How many lines in the items below contain the string "utca"? Case matters. Reply with the number only.

[Data — start]

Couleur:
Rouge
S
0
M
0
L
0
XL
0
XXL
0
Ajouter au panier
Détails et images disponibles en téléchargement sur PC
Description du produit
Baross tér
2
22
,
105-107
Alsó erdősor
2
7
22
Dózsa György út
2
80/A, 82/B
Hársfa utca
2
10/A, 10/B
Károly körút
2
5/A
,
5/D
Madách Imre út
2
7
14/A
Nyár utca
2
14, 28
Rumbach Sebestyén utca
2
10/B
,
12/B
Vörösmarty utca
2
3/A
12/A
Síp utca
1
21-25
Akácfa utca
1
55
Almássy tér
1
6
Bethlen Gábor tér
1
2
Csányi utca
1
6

[Data — finish]
[Data — start]

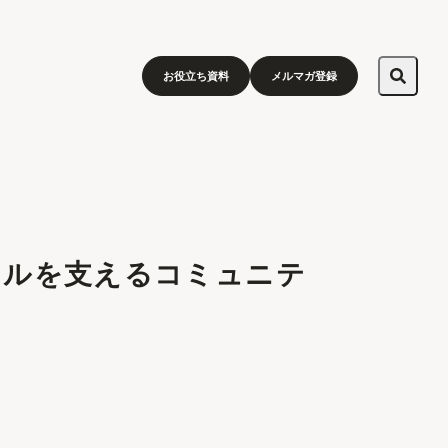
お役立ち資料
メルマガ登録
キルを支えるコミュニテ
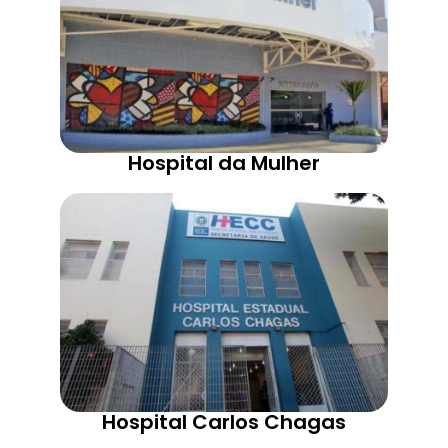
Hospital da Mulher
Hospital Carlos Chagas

[Data — finish]

> Completed exercise:
7